# Convert Data to Json files

In [2]:
# import requests, zipfile, io
# from pathlib import Path

# zip_url = "https://public.ukp.informatik.tu-darmstadt.de/thakur/BEIR/datasets/fiqa.zip"
# out_dir = Path("fiqa")
# out_dir.mkdir(parents=True, exist_ok=True)

# # Download the ZIP into memory (fine for small/medium files)
# resp = requests.get(zip_url, timeout=120)
# resp.raise_for_status()

# # Extract all files
# with zipfile.ZipFile(io.BytesIO(resp.content)) as z:
#     z.extractall(out_dir)

# print(f"Extracted to: {out_dir.resolve()}")


In [None]:
import json

def jsonl_to_json(jsonl_file, json_file):
    data = []
    with open(jsonl_file, 'r', encoding='utf-8') as f:
        for line in f:
            data.append(json.loads(line))

    with open(json_file, 'w',encoding='utf-8') as f:
        json.dump(data, f,indent=2, ensure_ascii=False)


jsonl_to_json(r"fiqa\corpus.jsonl", "data/corpus.json")
jsonl_to_json(r"fiqa\queries.jsonl", "data/queries.json")

In [None]:
import pandas as pd
import os

In [None]:
def load_corpus(path):
    corpus = {}
    ext = os.path.splitext(path.lower())[1]
    with open(path, "r", encoding="utf-8") as f:
        if ext == ".jsonl":
            raw = [json.loads(line) for line in f if line.strip()]
        elif ext == ".json":
            raw = json.load(f)
        else:
            raise ValueError(f"Unsupported file extension: {ext}")

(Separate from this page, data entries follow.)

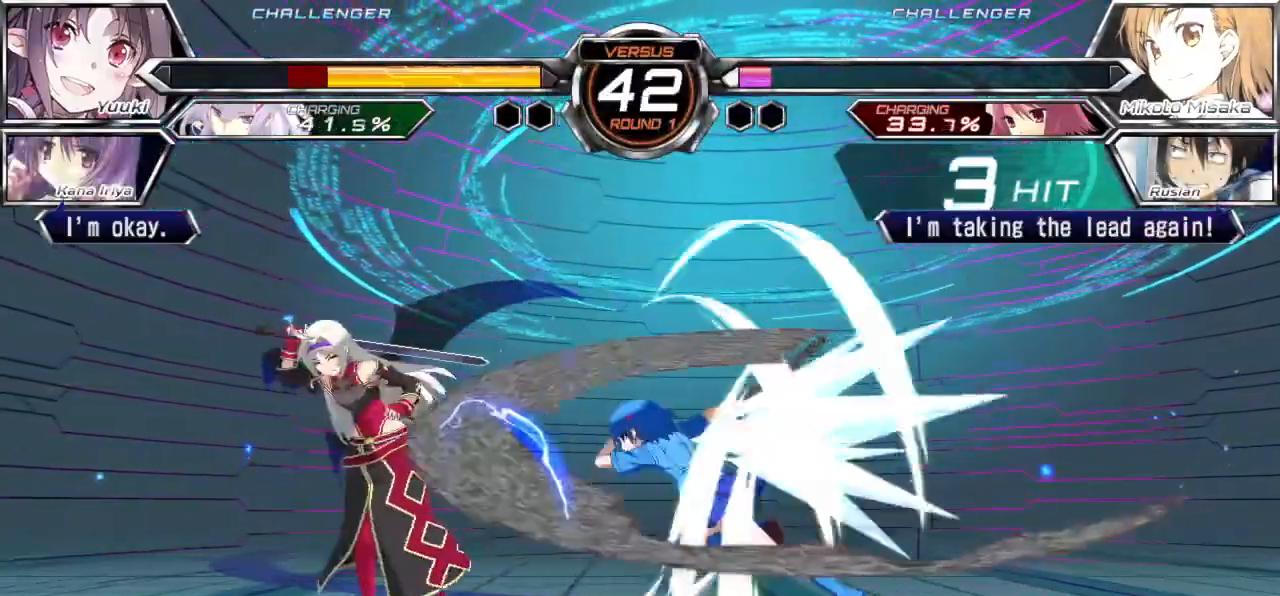
{"dt_ms": 500, "buttons": [], "left_stick": "center", "events": []}
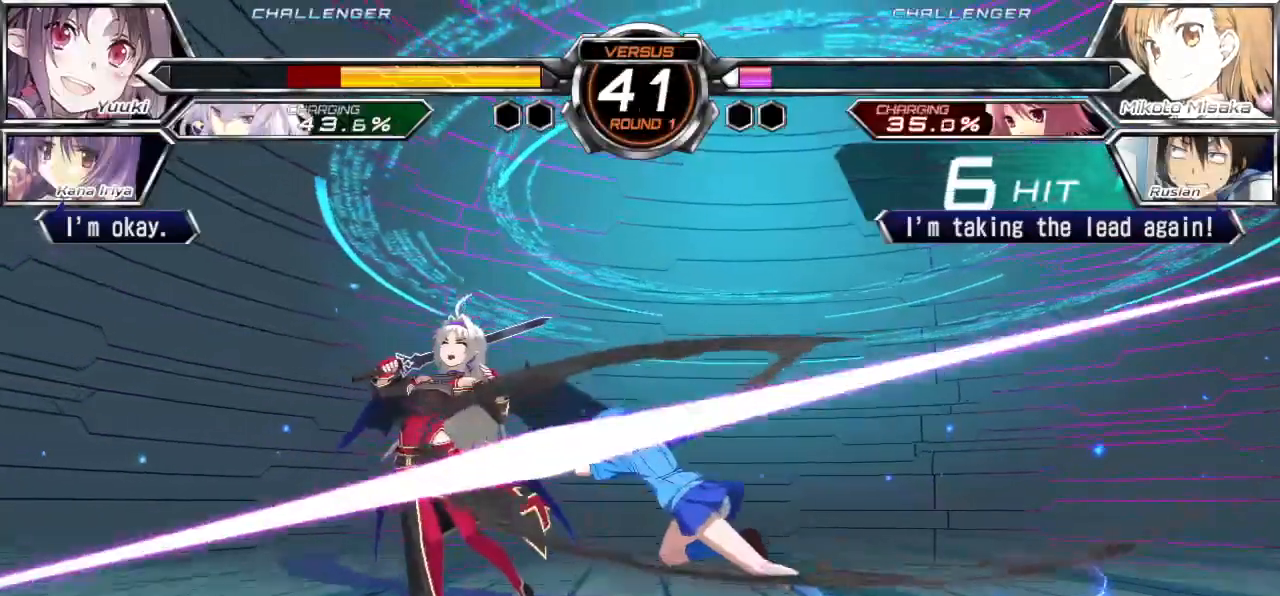
{"dt_ms": 500, "buttons": [], "left_stick": "center", "events": [[67, "left_stick", "down"], [233, "left_stick", "right"], [283, "left_stick", "center"], [300, "CROSS", "down"], [300, "SQUARE", "down"], [383, "SQUARE", "up"], [400, "CROSS", "up"]]}
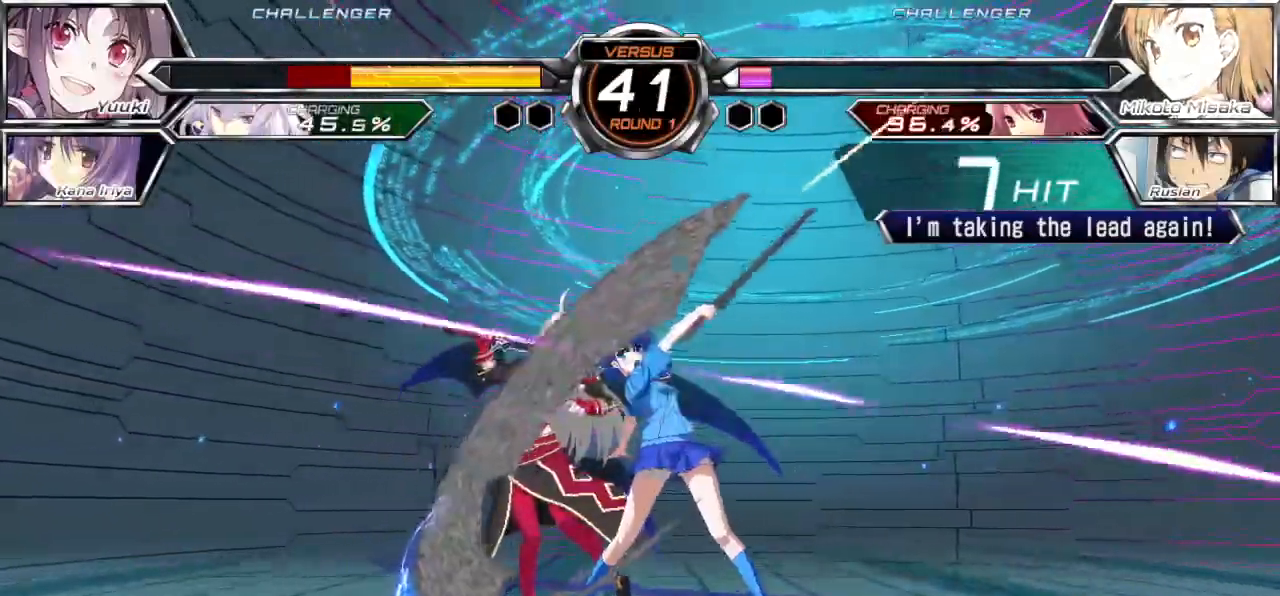
{"dt_ms": 500, "buttons": ["TRIANGLE"], "left_stick": "left", "events": [[33, "TRIANGLE", "down"], [83, "TRIANGLE", "up"], [183, "TRIANGLE", "down"], [250, "TRIANGLE", "up"], [333, "TRIANGLE", "down"], [400, "TRIANGLE", "up"], [467, "left_stick", "left"], [483, "TRIANGLE", "down"]]}
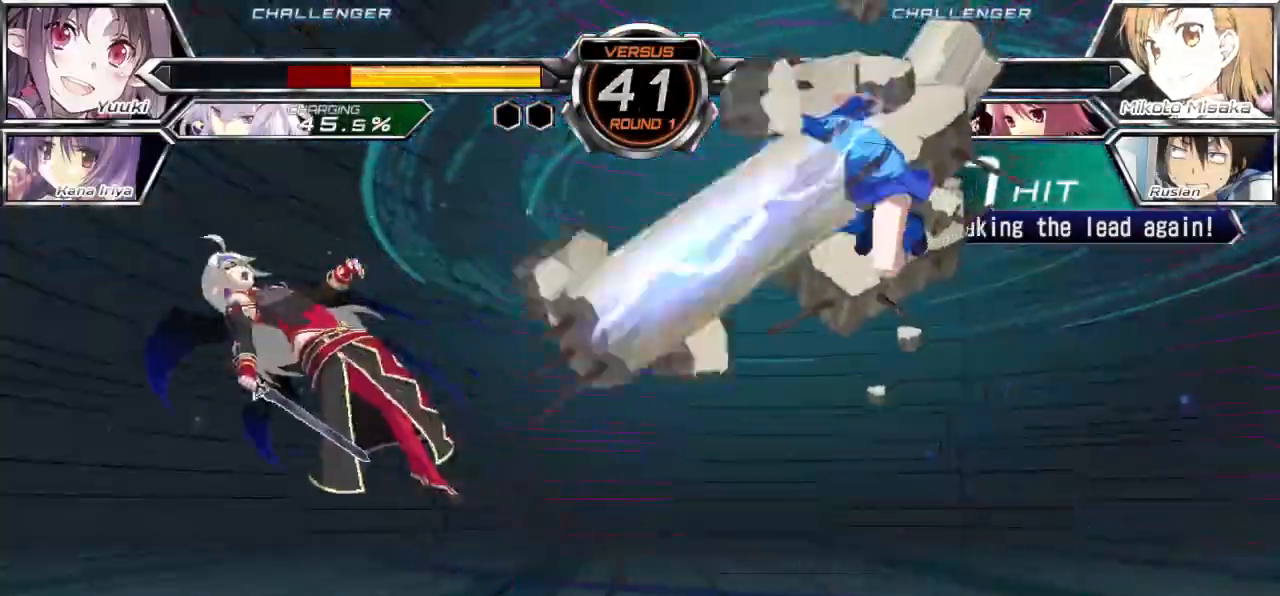
{"dt_ms": 500, "buttons": [], "left_stick": "left", "events": [[50, "TRIANGLE", "up"], [133, "TRIANGLE", "down"], [200, "TRIANGLE", "up"], [283, "TRIANGLE", "down"], [350, "TRIANGLE", "up"], [433, "TRIANGLE", "down"], [500, "TRIANGLE", "up"]]}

    if isinstance(raw, dict):  
        for k, v in raw.items():
            corpus[str(k)] = {
                "title": v.get("title", ""),
                "text": v.get("text", ""),
                "metadata": v.get("metadata", {}) or {},
            }
    else:  
        for obj in raw:
            did = str(obj["_id"])
            corpus[did] = {
                "title": obj.get("title", ""),
                "text": obj.get("text", ""),
                "metadata": obj.get("metadata", {}) or {},
            }
    return corpus


In [5]:
def load_queries(path):
    queries = {}
    ext = os.path.splitext(path.lower())[1]
    with open(path, "r", encoding="utf-8") as f:
        if ext == ".jsonl":
            raw = [json.loads(line) for line in f if line.strip()]
        elif ext == ".json":
            raw = json.load(f)
        else:
            raise ValueError(f"Unsupported file extension: {ext}")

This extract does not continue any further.